[Start of Attachment]
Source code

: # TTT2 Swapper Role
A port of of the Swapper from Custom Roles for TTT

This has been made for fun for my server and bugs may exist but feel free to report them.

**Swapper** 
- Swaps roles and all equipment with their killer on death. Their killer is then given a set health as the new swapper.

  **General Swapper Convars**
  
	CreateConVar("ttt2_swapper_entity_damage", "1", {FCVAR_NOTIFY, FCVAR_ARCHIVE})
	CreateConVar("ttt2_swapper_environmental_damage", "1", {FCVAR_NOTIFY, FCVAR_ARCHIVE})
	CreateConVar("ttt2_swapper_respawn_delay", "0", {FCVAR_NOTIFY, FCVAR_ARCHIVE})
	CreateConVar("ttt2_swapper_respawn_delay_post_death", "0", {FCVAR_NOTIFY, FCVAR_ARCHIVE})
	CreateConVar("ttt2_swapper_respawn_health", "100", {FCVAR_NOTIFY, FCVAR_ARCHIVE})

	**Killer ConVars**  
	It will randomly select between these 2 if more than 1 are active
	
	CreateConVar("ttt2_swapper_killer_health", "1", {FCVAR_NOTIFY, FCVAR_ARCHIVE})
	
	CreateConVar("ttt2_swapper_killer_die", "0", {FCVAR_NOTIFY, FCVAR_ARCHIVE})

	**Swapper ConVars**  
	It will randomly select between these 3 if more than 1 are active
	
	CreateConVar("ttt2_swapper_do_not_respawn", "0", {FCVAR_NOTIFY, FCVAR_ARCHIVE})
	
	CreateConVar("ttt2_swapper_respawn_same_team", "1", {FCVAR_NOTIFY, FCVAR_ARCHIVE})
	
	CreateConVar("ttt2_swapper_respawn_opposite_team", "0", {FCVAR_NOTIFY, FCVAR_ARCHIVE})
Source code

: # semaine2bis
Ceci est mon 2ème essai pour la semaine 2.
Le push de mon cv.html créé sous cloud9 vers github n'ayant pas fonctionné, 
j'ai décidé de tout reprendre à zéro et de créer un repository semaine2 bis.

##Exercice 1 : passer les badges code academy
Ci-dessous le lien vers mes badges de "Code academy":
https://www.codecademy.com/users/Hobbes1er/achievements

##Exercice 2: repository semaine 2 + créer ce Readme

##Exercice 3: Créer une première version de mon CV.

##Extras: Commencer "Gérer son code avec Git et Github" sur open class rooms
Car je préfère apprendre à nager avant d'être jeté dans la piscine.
[End of Attachment]
● Aim of the task
All lines holding the word "select" must be copied from the data.

● Answer to this exercise
	It will randomly select between these 2 if more than 1 are active
	It will randomly select between these 3 if more than 1 are active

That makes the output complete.